▶ [Extract provided]
Centile estimation includes methods for estimating the age related distribution of human growth.
The standard estimation of centile curves involves two continuous variables:
- the response variable, that is, the variable we are interested in and for which we are trying to find the centile curves, e.g. weight, BMI, head circumference etc. and
- the explanatory variable `age’.
The 100p centile of a random variable Y is the value y such that p(Y <= y)=p, i.e. y= inv.cdf(p), where inv.cdf() the the inverse cumulative distribution function of of Y applied to p. (Note that inv.cdf() is the q function in R). Here we consider the conditional centile of Y given explanatory variable `age’. By varying `age’ a 100p centile curve of y against `age’ is obtained. Centile curves can be obtained for different values of p. The World Health Organisation uses 100p=(3, 15, 50, 85, 97) in its charts and 100p=(1, 3, 5, 15, 25, 50, 75, 85, 95, 97, 99) in its tables.
This can be extended to more than one explanatory variable.
The methodology for creating growth centile references for individuals from a population comprises mainly two different methods:
- the non parametric method of quantile regression (Koenker, 2005; Koenker and Bassett, 1978, Koenker and Ng (2005), He and Ng (1999) and Ng and Maechler (2007))
- the parametric LMS (i.e. Lambda, Mu and Sigma) method of Cole (1988), Cole and Green (1992) and its extensions for example see Wright and Royston (1997), van Buuren and Fredriks (2001), and Rigby and Stasinopoulos (2004, 2006).
The LMS method and its extensions are subclass of GAMLSS. The LMS method within the gamlss() function is equivalent of assuming the Box- Cox Cole and Green distribution (BCCG) for the response variable. The BCCG distribution is suitable for both positively or negatively skew data but does cope with kurtotic data.
Rigby and Stasinopoulos (2004, 2006) extended the LMS method by introducing the Box-Cox power exponential (BCPE) and the Box-Cox t (BCT) distributions respectively and called the resulting methods LMSP and LMST respectively. The BCPE assumes that the transformed random variable Z has a (truncated) exponential power distribution while BCT assumes that Z has a (truncated) t distribution.
More recently Hossain et al. (2016) developed methodology to deal with responses variables defined on [0,1], including zero and one. Those models can be fitted in GAMLSS.
The functions lms() and quantSheets() are available in gamlss package for fitting the LMS method and quantile regression respectively. More information on how to use those function can be found in Chapter 13 of the book `Flexible Regression and Smoothing: Using GAMLSS in R’

▶ [Information supplied]
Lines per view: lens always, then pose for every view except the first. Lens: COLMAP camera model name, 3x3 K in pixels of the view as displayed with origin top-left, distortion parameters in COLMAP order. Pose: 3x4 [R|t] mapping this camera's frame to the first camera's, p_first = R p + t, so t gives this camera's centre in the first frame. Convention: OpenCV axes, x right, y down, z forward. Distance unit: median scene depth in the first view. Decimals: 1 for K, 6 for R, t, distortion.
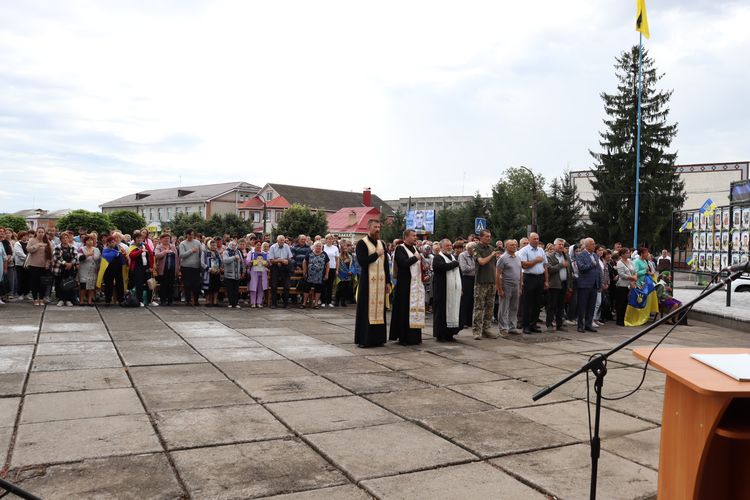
lens RADIAL K [[615.3, 0, 370.3], [0, 615.3, 234.7], [0, 0, 1]] dist [-0.142161, 0.036036]
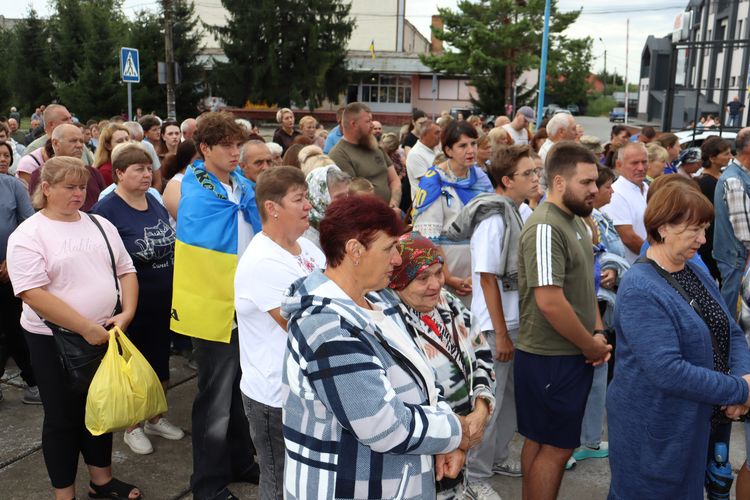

▶ [Directions]
1/ According to the text on centile estimation, why did Hossain et al. (2016) develop their methodology? Answer in one to three sentences.
2/ Translate this sentence from the text on centile estimation into French: "Centile estimation includes methods for estimating the age related distribution of human growth."
The lines above are separate material and have nothing to do with the text on centile estimation.

▶ [Answers per task]
1/ Hossain et al. (2016) developed their methodology to handle response variables defined on [0,1], including the values zero and one. The text adds that these models can be fitted in GAMLSS.

2/ L'estimation des centiles comprend des méthodes permettant d'estimer la distribution de la croissance humaine en fonction de l'âge.